*** Excerpted data Section Begins ***

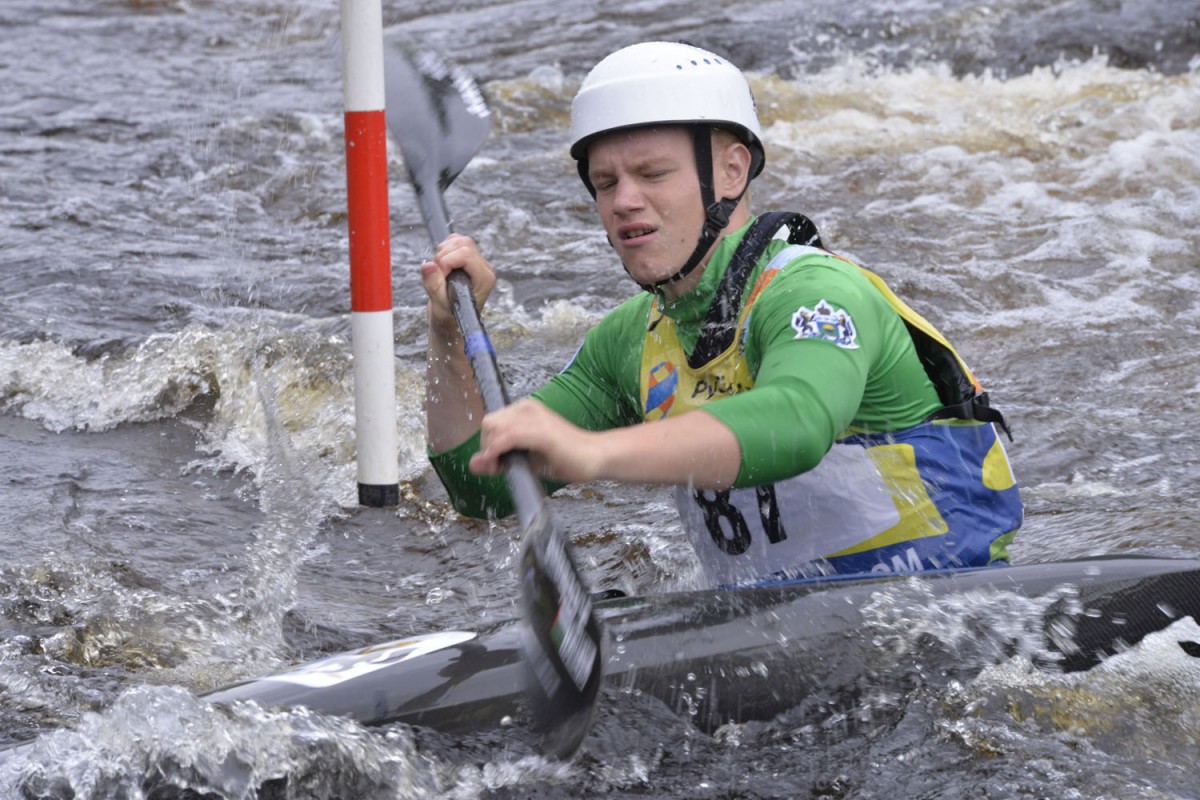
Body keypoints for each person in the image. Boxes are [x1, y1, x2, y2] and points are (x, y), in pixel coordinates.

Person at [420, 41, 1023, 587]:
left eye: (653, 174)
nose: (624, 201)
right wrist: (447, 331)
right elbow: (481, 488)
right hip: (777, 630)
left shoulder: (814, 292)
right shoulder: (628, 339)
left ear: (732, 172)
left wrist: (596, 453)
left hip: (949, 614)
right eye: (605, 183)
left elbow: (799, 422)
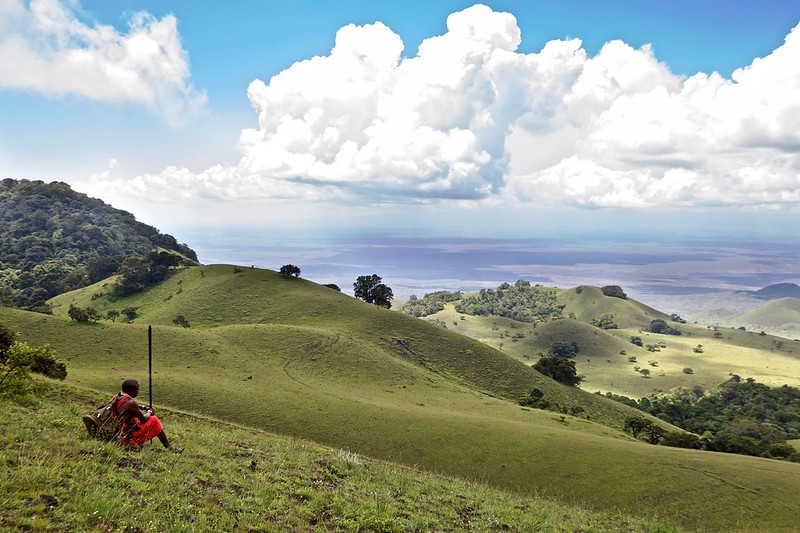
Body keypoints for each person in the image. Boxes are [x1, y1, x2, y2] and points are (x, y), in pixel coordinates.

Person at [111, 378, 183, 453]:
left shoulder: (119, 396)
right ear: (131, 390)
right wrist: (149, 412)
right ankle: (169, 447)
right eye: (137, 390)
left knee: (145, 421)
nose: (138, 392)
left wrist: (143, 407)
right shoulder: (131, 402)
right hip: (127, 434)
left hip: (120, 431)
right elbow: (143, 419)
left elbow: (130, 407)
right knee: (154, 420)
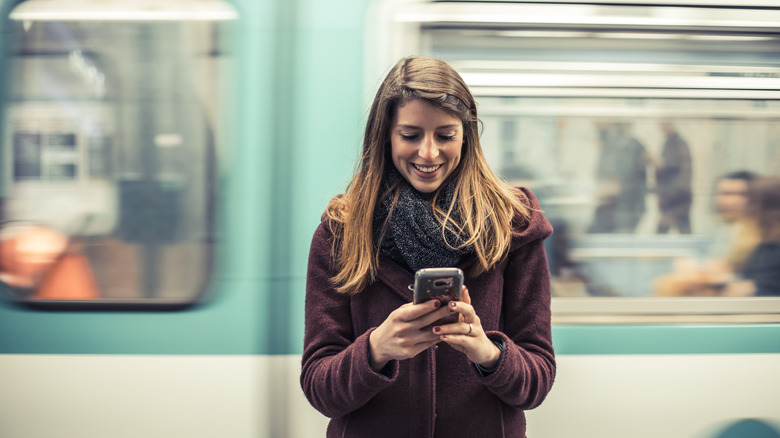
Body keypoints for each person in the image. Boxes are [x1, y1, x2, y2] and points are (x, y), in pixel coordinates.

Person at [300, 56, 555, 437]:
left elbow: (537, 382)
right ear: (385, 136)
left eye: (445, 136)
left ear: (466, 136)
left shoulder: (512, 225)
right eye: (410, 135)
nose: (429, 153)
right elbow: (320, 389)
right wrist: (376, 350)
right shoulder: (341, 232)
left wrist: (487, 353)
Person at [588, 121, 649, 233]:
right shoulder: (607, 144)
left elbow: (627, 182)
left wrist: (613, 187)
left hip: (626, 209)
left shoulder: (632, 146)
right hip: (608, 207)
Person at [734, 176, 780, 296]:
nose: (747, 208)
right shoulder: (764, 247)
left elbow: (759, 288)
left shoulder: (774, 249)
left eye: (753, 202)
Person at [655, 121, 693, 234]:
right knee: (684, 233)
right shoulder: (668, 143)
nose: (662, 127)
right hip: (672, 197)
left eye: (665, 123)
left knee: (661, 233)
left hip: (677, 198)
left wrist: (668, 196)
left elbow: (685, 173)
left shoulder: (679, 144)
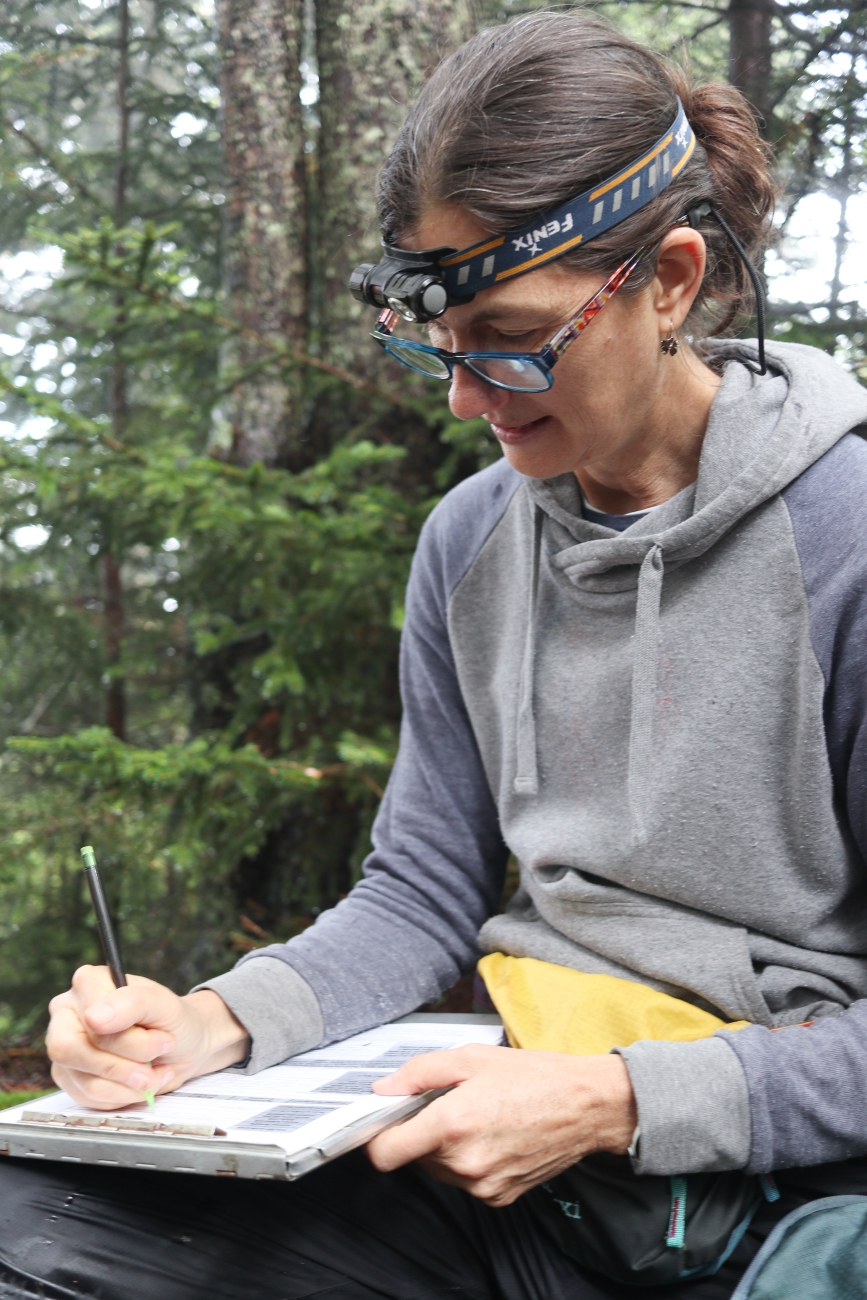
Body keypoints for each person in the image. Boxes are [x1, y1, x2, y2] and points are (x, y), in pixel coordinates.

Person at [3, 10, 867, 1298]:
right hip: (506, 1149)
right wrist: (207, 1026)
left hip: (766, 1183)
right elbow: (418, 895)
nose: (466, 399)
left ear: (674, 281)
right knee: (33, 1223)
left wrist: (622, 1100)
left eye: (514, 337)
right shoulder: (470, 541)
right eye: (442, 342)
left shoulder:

*** Excerpted data Section Ends ***
*** Excerpted data Section Begins ***

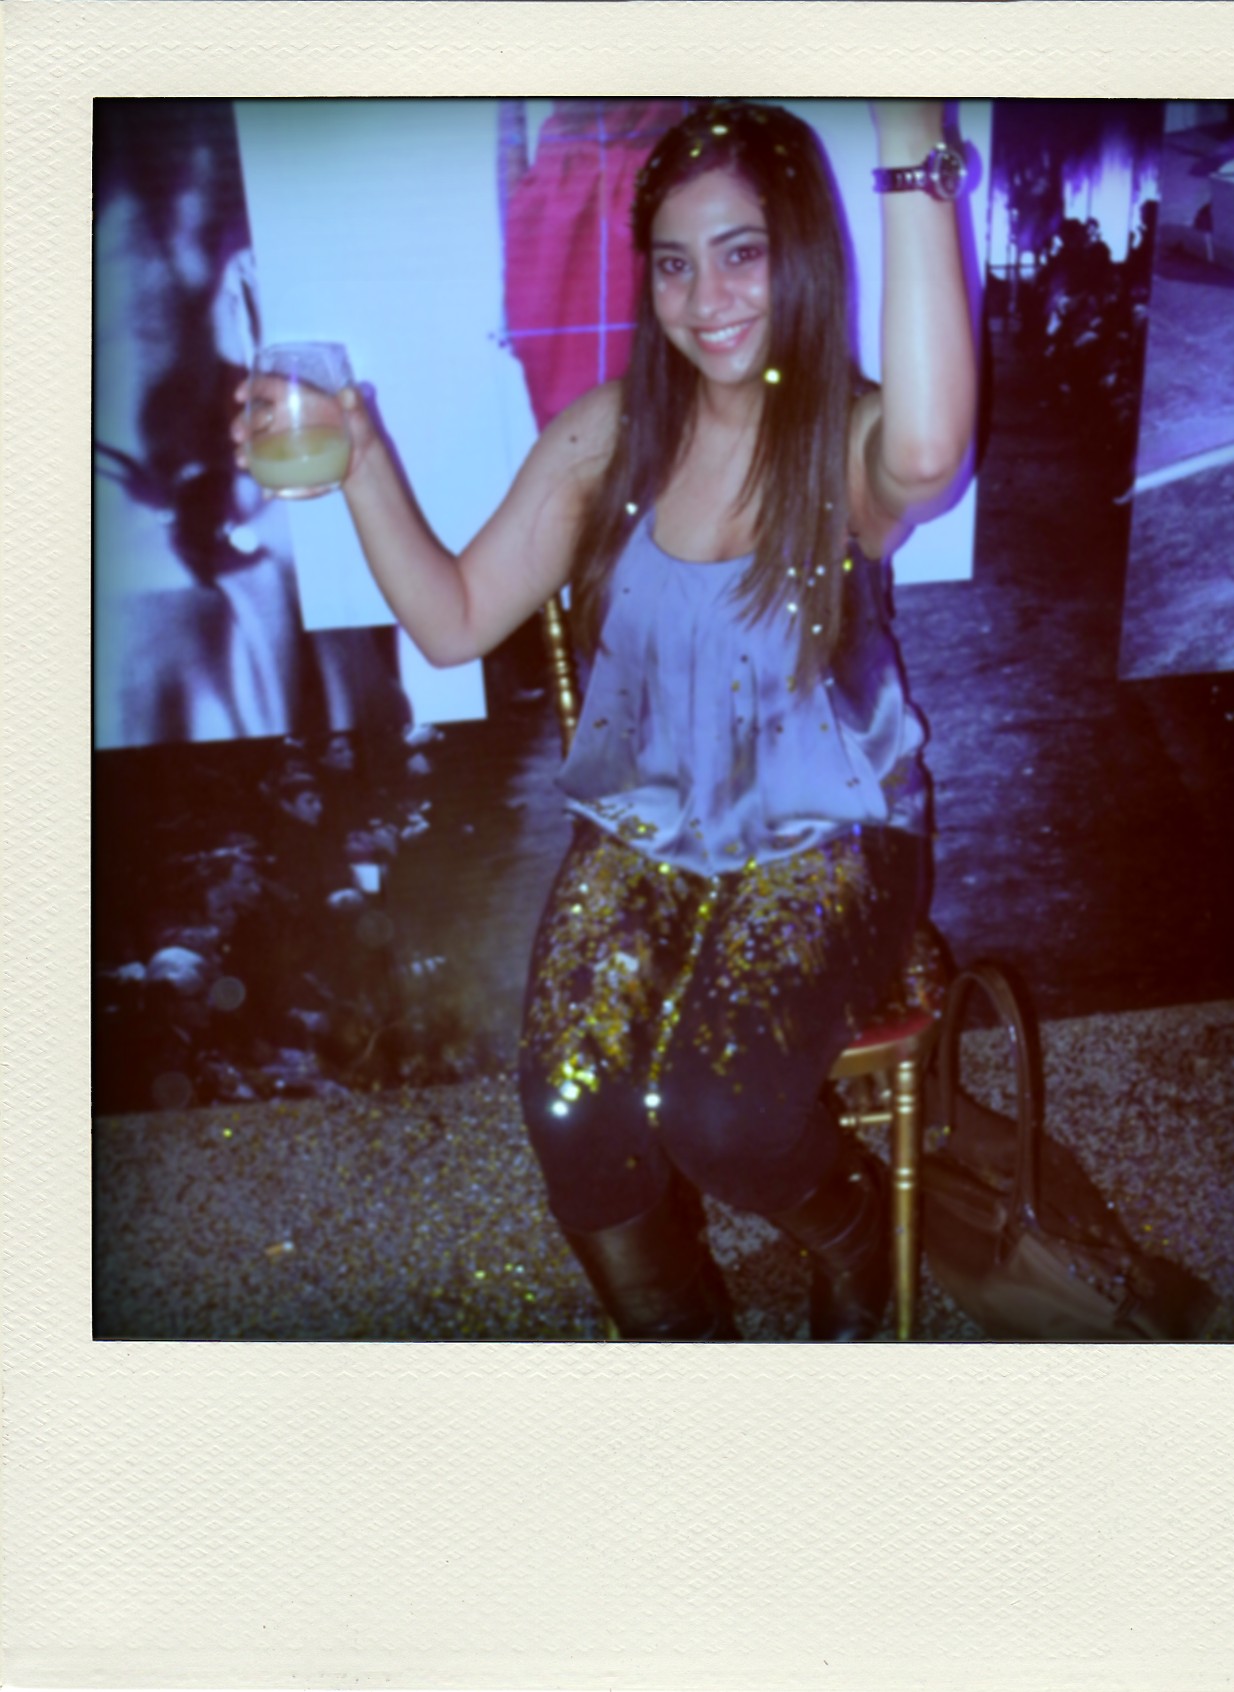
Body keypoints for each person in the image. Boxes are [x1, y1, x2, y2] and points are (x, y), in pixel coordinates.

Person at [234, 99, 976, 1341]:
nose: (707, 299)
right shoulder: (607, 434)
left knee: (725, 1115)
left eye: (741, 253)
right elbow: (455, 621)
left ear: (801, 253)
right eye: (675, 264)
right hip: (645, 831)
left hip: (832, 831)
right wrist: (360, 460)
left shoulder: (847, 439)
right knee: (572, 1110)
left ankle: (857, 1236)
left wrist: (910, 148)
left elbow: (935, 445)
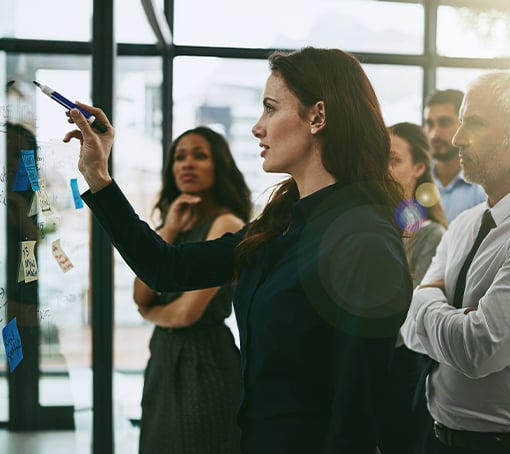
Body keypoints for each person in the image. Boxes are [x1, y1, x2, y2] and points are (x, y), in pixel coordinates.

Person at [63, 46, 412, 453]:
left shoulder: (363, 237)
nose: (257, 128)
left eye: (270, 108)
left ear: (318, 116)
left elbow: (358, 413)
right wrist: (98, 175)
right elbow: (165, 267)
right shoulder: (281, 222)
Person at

*** Excerpted data Section Ends ***

- [Requirement]
Please transcribe exactly the part of the records that opens with the line containing "right eye: (137, 390)" and closes with the line containing "right wrist: (376, 350)", both ends included, and leave out the pictures.

- [Reply]
right eye: (137, 390)
left knee: (145, 421)
nose: (138, 392)
left wrist: (143, 407)
right shoulder: (131, 402)
right hip: (127, 434)
left hip: (120, 431)
right elbow: (143, 419)
left elbow: (130, 407)
right knee: (154, 420)
Body keypoints for each person in the image. Boxes are [x1, y1, x2, y2] and points are (x, y), in pixel coordinates.

Person at [300, 56, 555, 437]:
left elbow: (537, 382)
right ear: (385, 136)
left eye: (445, 136)
left ear: (466, 136)
left shoulder: (512, 225)
right eye: (410, 135)
nose: (429, 153)
right elbow: (320, 389)
right wrist: (376, 350)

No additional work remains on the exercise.